Les mots. A l’hôpital… et ailleurs.

Ces termes qui envahissent aujourd’hui le quotidien des praticiens, en particulier les responsables d’équipes... Demain, les praticiens doivent reprendre la main sur les administratifs, ces Pangolins de la langue.

« Écrit d’une plume élégante, l’essai (L’hôpital, une nouvelle industrie), du professeur Velut, neurochirurgien au CHU de Tours, est jalonné de ces termes qui envahissent aujourd’hui le quotidien des praticiens, en particulier les responsables d’équipes : « nouvelle gouvernance », « mutualisation », « problématique », « organisation managériale », « business model », « processus innovants », « optimisation des pratiques »… L’auteur évoque ces tombereaux de graphes, algorithmes, formulaires, courriels, tableaux Excel, qui viennent polluer la pratique de spécialistes qu’il préfère, lui, comparer à des « artisans ». La sacro-sainte « gestion » – des stocks comme des humains – n’en finit pas de parasiter « l’estime envers le flair, l’œil et la main », souligne le chirurgien. » (Extrait d’une chronique de Fréderic Potet dans Le monde du 23 mars.).

En bref, la langue est malade. Stéphane Velut en fait le diagnostic. Le virus de cette langue est la loi du « management », véhiculé par les conseillers en gestion et communication, avec l’animal relais, le Pangolin administratif.

« Le corps administratif a repris la main sur le corps empathique (les soignants), écrit le professeur Velut.

Publié en janvier 2020 chez Gallimard, son petit livre (3,90€) est utile à l’heure où le Coronavirus montre la limite de ce qui était imposé au système de santé français.

Un exemple : 100 000 personnes testées pour le Covid 19 en une semaine en Allemagne. En France seuls les cas sévères sont testés. 6 lits de soins intensifs pour 1000 habitants en Allemagne, 3,1 en France. Etc.

On attend le Président.

Mais l’espoir est là. Emmanuel nous a dit qu’il avait compris. Il a même promis dans son allocution aux Français, des « décisions de rupture ». Mais là encore il y a le jeu des mots. Ce qu’on met dedans. La façon dont on les presse. Macron nous a bien donné à lire son livre « Révolution » en 2016 ! On l’a attendu.
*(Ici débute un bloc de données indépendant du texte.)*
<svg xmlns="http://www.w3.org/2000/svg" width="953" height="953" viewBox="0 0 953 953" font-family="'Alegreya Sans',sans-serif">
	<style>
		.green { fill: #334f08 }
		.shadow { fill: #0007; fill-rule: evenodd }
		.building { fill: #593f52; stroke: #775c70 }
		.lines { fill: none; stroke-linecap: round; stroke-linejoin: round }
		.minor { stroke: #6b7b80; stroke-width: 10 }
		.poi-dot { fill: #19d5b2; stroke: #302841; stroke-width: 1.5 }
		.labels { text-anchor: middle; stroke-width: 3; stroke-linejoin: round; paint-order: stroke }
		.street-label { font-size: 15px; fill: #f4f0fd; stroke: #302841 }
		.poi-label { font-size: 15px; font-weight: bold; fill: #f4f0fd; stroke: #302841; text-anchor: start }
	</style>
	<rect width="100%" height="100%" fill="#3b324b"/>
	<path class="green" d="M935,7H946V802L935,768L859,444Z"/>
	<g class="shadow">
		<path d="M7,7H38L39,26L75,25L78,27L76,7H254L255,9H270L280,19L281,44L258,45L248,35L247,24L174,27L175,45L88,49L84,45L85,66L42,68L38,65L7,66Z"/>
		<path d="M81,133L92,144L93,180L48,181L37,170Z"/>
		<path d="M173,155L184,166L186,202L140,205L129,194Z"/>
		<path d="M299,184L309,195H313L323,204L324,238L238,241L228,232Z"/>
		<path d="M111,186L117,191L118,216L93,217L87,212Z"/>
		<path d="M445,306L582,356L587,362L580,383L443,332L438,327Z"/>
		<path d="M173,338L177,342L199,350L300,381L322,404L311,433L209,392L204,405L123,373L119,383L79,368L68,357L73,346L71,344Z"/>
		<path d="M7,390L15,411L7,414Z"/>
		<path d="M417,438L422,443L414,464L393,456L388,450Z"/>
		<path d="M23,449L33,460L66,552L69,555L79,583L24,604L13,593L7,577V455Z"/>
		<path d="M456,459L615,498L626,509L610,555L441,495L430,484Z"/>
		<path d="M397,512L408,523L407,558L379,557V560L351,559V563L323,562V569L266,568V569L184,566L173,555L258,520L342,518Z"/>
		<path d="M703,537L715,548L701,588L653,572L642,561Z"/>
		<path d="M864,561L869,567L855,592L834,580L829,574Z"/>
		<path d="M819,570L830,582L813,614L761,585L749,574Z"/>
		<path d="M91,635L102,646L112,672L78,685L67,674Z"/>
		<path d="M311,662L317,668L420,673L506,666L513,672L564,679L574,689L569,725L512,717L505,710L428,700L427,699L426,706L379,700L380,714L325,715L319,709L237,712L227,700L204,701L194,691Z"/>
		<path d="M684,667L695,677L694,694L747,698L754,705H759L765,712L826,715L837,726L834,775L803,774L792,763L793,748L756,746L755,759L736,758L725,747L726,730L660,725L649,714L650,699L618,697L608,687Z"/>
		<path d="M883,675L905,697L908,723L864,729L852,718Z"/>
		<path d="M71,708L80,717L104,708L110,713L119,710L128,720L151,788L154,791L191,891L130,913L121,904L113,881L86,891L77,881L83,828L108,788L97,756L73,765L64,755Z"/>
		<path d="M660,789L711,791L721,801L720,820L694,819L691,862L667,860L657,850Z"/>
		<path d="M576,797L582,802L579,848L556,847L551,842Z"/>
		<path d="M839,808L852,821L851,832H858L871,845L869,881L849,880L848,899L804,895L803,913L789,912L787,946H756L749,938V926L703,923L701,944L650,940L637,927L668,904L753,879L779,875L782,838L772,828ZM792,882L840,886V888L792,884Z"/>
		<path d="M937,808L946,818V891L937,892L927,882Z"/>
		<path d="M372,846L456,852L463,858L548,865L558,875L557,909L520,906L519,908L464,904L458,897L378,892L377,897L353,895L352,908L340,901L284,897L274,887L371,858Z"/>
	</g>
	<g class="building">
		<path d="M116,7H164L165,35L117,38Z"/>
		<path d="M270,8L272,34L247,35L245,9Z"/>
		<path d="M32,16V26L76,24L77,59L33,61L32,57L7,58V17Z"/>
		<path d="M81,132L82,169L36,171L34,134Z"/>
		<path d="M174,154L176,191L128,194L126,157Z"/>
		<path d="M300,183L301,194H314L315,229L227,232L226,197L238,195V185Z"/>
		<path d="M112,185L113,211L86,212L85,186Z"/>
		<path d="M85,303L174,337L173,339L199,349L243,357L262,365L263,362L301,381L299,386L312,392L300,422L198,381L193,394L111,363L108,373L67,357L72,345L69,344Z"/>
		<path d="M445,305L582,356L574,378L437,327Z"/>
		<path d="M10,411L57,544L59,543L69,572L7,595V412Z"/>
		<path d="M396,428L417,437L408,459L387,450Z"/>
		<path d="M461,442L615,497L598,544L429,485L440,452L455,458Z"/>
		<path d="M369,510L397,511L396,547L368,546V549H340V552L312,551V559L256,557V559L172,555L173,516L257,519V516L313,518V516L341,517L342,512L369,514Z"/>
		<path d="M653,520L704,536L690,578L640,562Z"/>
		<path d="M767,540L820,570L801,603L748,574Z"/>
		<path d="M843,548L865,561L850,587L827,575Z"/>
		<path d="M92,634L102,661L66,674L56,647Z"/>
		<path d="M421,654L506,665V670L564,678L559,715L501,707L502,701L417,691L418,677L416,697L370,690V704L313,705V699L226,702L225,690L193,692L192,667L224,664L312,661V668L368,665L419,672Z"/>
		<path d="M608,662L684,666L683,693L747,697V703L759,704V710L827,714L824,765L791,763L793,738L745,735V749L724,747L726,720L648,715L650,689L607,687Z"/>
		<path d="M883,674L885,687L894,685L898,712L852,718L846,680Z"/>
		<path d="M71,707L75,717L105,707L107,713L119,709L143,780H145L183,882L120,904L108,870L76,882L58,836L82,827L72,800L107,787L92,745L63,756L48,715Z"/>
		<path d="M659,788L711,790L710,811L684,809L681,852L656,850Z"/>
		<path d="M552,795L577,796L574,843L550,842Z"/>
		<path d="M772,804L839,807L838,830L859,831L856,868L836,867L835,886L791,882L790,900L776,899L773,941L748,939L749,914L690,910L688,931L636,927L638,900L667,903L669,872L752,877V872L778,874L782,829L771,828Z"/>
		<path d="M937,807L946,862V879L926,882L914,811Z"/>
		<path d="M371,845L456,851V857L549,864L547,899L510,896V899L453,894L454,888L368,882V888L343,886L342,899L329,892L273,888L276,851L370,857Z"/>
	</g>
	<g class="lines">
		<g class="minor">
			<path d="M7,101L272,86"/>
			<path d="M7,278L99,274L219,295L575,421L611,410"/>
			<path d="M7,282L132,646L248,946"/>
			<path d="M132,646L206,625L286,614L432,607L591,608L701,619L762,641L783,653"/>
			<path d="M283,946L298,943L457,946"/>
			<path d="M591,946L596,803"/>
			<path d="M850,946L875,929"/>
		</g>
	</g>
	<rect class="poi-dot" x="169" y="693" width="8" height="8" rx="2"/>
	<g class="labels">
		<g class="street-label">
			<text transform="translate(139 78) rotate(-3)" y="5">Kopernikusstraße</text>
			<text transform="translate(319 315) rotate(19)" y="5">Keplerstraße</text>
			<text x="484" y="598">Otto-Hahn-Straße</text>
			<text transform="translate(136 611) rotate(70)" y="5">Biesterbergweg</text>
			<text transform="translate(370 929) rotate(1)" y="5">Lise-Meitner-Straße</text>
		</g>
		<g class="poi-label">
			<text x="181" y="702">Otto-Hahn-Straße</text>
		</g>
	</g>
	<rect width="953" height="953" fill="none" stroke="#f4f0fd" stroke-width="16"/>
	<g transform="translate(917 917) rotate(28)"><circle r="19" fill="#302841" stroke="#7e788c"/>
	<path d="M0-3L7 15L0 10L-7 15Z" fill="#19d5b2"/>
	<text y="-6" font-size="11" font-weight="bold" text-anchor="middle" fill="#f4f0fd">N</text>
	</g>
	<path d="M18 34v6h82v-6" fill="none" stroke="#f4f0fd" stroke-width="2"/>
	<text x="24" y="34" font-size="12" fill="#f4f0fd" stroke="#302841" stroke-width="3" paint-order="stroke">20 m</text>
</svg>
En vain.

Il écrivait : « Notre monde a donc, au fil des décennies, vu les logiques marchandes et financières prendre le dessus. Et les États sont devenus des bureaucraties qui tentent de résister ou d’accompagner cette réalité économique sans en avoir la pleine maitrise ». On le trouvait bon analyste. Et on a attendu. Ou plutôt, on a vu la vanité des mots, leur aspect « poudre aux yeux ».

On attend donc de sortir du confinement pour voir s’il y aura vraiment un après Coronavirus. Et voir si les mots en ressortent guéris, à l’hôpital et ailleurs. Et voir si les actes du Président sont enfin conformes à ses mots.